Twelfth Sunday in Ordinary Time Father’s Day June 20, 2021

    Some thoughts on today’s Gospel…


This incident of the disciples and Jesus in the boat reminds me that, when the Pope blessed the entire world at the height of the Covid-19 pandemic, he referred to the fact that the world-wide illness showed that we were all in the same boat.

I read recently, however, a commentary that suggested that the pandemic revealed that we are in rather different boats. Some of us are in yachts. We could work from home and have high-speed internet. Others were in row boats. They were considered essential workers, and they had to show up every day to serve our needs and keep things functioning. Still others found themselves hanging on to a piece of driftwood, losing their jobs, having a hard time getting essentials, barely making it.

Today’s gospel, Mark 4:35-41, is at the heart of the traditional image of the Church as a boat. If Jesus is indeed with us, keeping us safe and calming the storms that threaten us, we need to help others to reach safety. Our task is not just to pray together in churches, but to care for one another, help each other to be safe, gratefully acknowledge those who meet our needs, and meet the needs of those who are barely hanging on. That’s how we truly get to be “in the same boat.”

And some thoughts for Father’s Day…

Once upon a time, more than seventeen hundred years ago, a young man decided to become a saint. He left his home, family and possessions. He said goodbye to relatives and friends and walked off into the desert to find God. He walked through the desert sands until he found a cave. “Here,” he thought, “I will be alone with God.” He prayed day and night in the dark cave. But God sent him great temptations. He imagined all the good things in life and wanted them desperately. However, he was determined to give up everything in order to have God alone. After many months the temptations stopped. St. Anthony of Egypt was at peace, having nothing but God.

But one day, God said, “Leave your cave for a few days and go to a distant town. Look for the town shoemaker. Knock on his door and stay with him for a while.” Anthony walked to the distant town, found the shoemaker’s house and knocked on the door. A smiling man opened it. He noticed how tired and hungry the hermit looked. “Come in,” he said. “You need something to eat and a place to rest.” The shoemaker called his wife. They prepared a fine meal for the hermit and gave him a good bed to sleep on.

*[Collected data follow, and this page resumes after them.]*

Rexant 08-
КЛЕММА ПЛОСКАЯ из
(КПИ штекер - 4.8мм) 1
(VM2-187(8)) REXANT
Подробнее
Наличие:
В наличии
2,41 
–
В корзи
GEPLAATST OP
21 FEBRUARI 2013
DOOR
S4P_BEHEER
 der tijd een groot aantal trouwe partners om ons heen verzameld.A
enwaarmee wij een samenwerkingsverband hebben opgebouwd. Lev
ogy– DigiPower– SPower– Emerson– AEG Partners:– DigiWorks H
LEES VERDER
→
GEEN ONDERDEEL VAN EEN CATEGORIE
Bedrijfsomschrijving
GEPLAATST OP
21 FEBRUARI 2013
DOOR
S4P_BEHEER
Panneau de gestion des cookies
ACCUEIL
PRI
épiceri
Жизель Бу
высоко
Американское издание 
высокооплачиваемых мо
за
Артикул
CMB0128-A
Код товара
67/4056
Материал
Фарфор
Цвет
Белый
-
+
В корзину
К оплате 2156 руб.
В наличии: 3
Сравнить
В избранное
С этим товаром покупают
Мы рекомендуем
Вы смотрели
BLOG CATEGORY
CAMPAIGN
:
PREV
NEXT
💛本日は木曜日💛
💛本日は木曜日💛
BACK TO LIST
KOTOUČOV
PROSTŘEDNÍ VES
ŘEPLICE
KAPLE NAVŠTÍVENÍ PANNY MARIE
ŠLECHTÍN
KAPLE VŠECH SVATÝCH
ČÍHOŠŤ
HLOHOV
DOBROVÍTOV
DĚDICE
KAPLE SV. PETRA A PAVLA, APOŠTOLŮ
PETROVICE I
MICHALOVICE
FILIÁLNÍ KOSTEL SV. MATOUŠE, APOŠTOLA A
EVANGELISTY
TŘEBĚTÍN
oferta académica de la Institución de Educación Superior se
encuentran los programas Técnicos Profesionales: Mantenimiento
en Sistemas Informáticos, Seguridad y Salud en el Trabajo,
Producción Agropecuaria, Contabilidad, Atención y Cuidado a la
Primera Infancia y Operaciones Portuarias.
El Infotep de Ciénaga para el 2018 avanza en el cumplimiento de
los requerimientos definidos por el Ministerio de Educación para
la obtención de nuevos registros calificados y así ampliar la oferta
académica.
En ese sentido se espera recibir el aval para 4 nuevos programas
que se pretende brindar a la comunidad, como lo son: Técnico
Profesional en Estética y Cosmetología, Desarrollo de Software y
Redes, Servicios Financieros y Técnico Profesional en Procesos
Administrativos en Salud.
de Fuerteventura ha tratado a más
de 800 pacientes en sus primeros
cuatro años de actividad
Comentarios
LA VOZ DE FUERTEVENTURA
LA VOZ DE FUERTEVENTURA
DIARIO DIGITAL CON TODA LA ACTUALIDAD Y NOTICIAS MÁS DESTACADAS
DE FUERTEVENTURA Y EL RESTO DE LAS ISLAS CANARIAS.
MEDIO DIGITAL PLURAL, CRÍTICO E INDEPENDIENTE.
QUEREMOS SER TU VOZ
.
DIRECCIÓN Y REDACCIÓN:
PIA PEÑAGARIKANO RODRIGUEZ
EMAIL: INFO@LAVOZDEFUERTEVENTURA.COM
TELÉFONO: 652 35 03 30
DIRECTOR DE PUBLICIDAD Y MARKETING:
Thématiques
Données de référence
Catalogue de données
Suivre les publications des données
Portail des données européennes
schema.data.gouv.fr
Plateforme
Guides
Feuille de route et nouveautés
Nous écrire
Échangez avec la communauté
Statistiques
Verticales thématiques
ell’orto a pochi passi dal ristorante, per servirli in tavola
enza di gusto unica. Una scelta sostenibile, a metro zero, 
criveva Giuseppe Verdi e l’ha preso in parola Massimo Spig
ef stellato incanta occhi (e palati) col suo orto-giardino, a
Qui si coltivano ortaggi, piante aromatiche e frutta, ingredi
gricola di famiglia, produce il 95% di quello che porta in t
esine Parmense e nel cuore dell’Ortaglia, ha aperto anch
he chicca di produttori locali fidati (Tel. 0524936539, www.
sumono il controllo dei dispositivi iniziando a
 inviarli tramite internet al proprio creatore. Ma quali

The hermit stayed with the shoemaker and his family for several days and then said goodbye and returned to the cave. God asked him, “What was the shoemaker like?” Anthony responded, “He is a simple man. He has a wife who is going to have a baby. They seem to love each other very much. He has a small shop and he makes shoes. He works hard. They have a simple house. They give money and food to those who have less than they have. He and his wife believe strongly in you and pray together. And the shoemaker enjoys telling jokes.”

God listened carefully. “You are a great saint, Anthony,” he said. “and the shoemaker and his wife are great saints, too.”

On this weekend when we honor fathers, we wish them, who serve in so many different ways, a happy Father’s Day. May God bless you for all you do and all you are!